What is resigning from eating meat, making the effort to recycle, or paying more attention to sustainable fashion, if not sacrificing yourself? Isn’t it showing how much you care about the planet and humanity’s future? You might say that it’s completely different, that’s it’s for an actual, tangible cause – a better future. But aren’t Catholics fasting and praising virtue for the very same reason?
Isn’t it all for glory – a largely theatrical concept? Isn’t it all just trying to prove something to yourself, fully aware of the audience watching you?
Or maybe you’re just a naive child who wants to save the world. If that’s the case, then more power to you. But if you’re a sheep, even with the noblest of motives, watch out for the lions – because they don’t care what you stand for.
I have dropped out of a local Fridays for Future faction, as I’ve seen how I was slowly giving up on my individual identity for the sake of collective, group identity. I decided to take responsibility for myself instead of falling for the idealistic mass movement.
Ipso facto, I’m not saying that there are no problems to be addressed in society – climate change, social pressure and inequality, the search for meaning. We’re fucked. In all this mess and psychological warfare, I advise you – especially young people – not to give up on yourselves for the sake of ready-made political and ideological entities.
The sense of community, a set of values, mass events, structure – there’s no doubt in my mind that activism and politics have taken the place of religion, giving us meaning. Is it a good or a bad phenomenon? At this point, it’s hard to tell what the long-term effects of this major shift in society’s mentality will mean.
Having killed God, we replaced religion with mass movements. Just as I would do with religion, I recommend you rationalize your membership in any mass movement. We should all look for solutions to climate change (and other sociological issues), yet I’d advise you not to trade your individual identity for group identity.

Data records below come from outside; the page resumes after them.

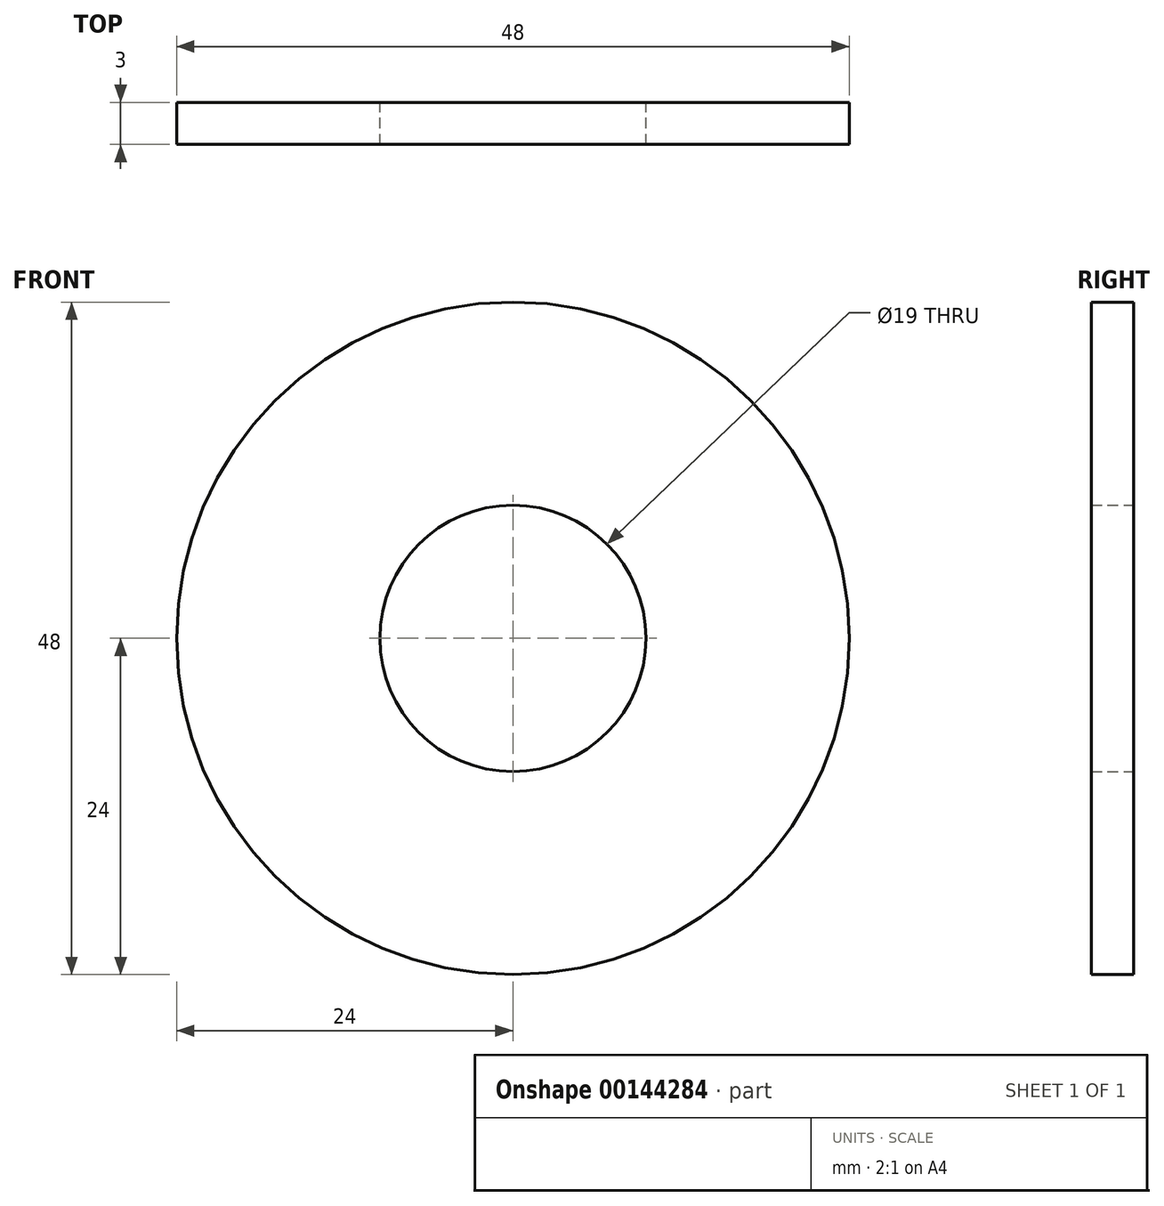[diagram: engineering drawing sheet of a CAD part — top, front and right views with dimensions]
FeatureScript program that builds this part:
annotation { "Feature Type Name" : "Feature", "Feature Type Description" : "" }
export const myFeature = defineFeature(function(context is Context, id is Id, definition is map)
    precondition{}
    {
        {
            var Q0;
            Q0=qCreatedBy(makeId("Front.planeOp"),FACE);
            var sketch = newSketch(context, id + "F0", { "sketchPlane" : qUnion([Q0])});
            skCircle(sketch, "E0", {"center": v(0, 0) * mm, "radius": 24 * mm});
            skCircle(sketch, "E1", {"center": v(0, 0) * mm, "radius": 9.5 * mm});
            skSolve(sketch);
        }
        {
            var Q0;
            Q0=makeQuery(id+"F0.imprint","IMPRINT",FACE,{"disambiguationData":[TD([[makeQuery(id+"F0.imprint","IMPRINT",EDGE,{"derivedFrom":sQuery(id+"F0.wireOp",EDGE,"E0")}),1.0]])]});
            extrude(context, id + "F1", {"entities" : qUnion([Q0]), "endBound" : BoundingType.SYMMETRIC, "depth" : 3 * mm});
        }
    });
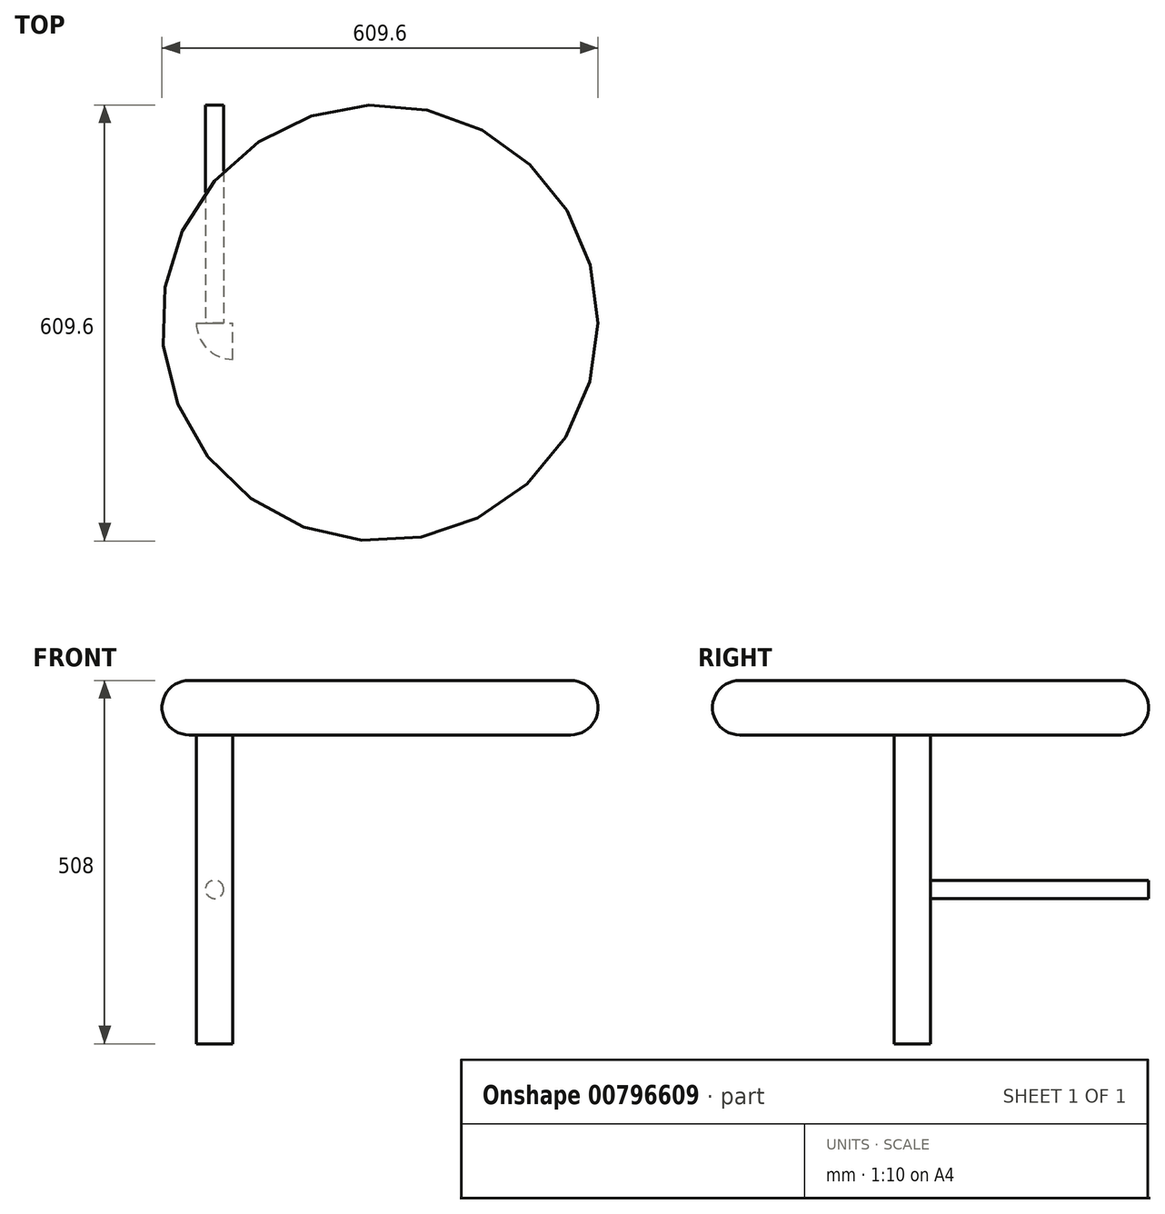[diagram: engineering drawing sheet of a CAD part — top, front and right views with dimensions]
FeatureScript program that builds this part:
annotation { "Feature Type Name" : "Feature", "Feature Type Description" : "" }
export const myFeature = defineFeature(function(context is Context, id is Id, definition is map)
    precondition{}
    {
        {
            var Q0;
            Q0=qCreatedBy(makeId("Top.planeOp"),FACE);
            var sketch = newSketch(context, id + "F0", { "sketchPlane" : qUnion([Q0])});
            skCircle(sketch, "E0", {"center": v(0, 0) * mm, "radius": 304.8 * mm});
            skSolve(sketch);
        }
        {
            var Q0;
            Q0 = qSketchRegion(id + "F0", true);
            extrude(context, id + "F1", {"entities" : qUnion([Q0]), "depth" : 76.2 * mm, "offsetDistance" : 25.4 * mm});
        }
        {
            var Q0;
            Q0=makeQuery(id+"F1.opExtrude","CAP_EDGE",EDGE,{"disambiguationData":[OSD([sQuery(id+"F0.wireOp",EDGE,"E0")])],"isStart":false});
            var Q1;
            Q1=makeQuery(id+"F1.opExtrude","CAP_EDGE",EDGE,{"disambiguationData":[OSD([sQuery(id+"F0.wireOp",EDGE,"E0")])],"isStart":true});
            fillet(context, id + "F2", {"entities" : qUnion([Q0, Q1]), "radius" : 38.1 * mm, "tangentPropagation" : true, "allowEdgeOverflow" : false});
        }
        {
            var Q0;
            Q0=qCreatedBy(makeId("Front.planeOp"),FACE);
            var sketch = newSketch(context, id + "F3", { "sketchPlane" : qUnion([Q0])});
            skLineSegment(sketch, "E1.bottom", {"start": v(-256.64, 0) * mm, "end": v(-205.84, 0) * mm});
            skLineSegment(sketch, "E1.top", {"start": v(-256.64, -431.8) * mm, "end": v(-205.84, -431.8) * mm});
            skLineSegment(sketch, "E1.left", {"start": v(-256.64, 0) * mm, "end": v(-256.64, -431.8) * mm});
            skLineSegment(sketch, "E1.right", {"start": v(-205.84, 0) * mm, "end": v(-205.84, -431.8) * mm});
            skSolve(sketch);
        }
        {
            var Q0;
            Q0 = qSketchRegion(id + "F3", true);
            extrude(context, id + "F4", {"entities" : qUnion([Q0]), "depth" : 50.8 * mm, "offsetDistance" : 25.4 * mm});
        }
        {
            var Q0;
            Q0=makeQuery(id+"F4.opExtrude","CAP_EDGE",EDGE,{"disambiguationData":[OSD([sQuery(id+"F3.wireOp",EDGE,"E1.left")])],"isStart":false});
            fillet(context, id + "F5", {"entities" : qUnion([Q0]), "radius" : 50.8 * mm, "tangentPropagation" : true, "allowEdgeOverflow" : false});
        }
        {
            var Q0;
            Q0=makeQuery(id+"F4.opExtrude","CAP_FACE",FACE,{"disambiguationData":[OSD([sQuery(id+"F3.wireOp",EDGE,"E1.bottom"),sQuery(id+"F3.wireOp",EDGE,"E1.top"),sQuery(id+"F3.wireOp",EDGE,"E1.left"),sQuery(id+"F3.wireOp",EDGE,"E1.right")])],"isStart":true});
            var sketch = newSketch(context, id + "F6", { "sketchPlane" : qUnion([Q0])});
            skLineSegment(sketch, "E2", {"start": v(231.24, 0) * mm, "end": v(231.24, -431.8) * mm});
            skCircle(sketch, "E3", {"center": v(231.24, -215.9) * mm, "radius": 12.7 * mm});
            skSolve(sketch);
        }
        {
            var Q0;
            Q0 = qSketchRegion(id + "F6", true);
            extrude(context, id + "F7", {"entities" : qUnion([Q0]), "operationType" : NewBodyOperationType.ADD, "depth" : 304.8 * mm, "offsetDistance" : 25.4 * mm});
        }
    });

You’re a human being more than you’re an activist, a citizen of a country, or a member of a community. Before you take the easy way out and fall for a collective belief, search for the truth that’s within you.
- Unless the burning bush is a metaphor for smoking pot or other psychoactive plants. All revelations might be but people’s psychedelic experiences described in an allegorical way, and seeing God is nothing else than tripping on acid. This argument was put forward most profoundly in “The Sacred Mushroom and the Cross” by John M. Allegro.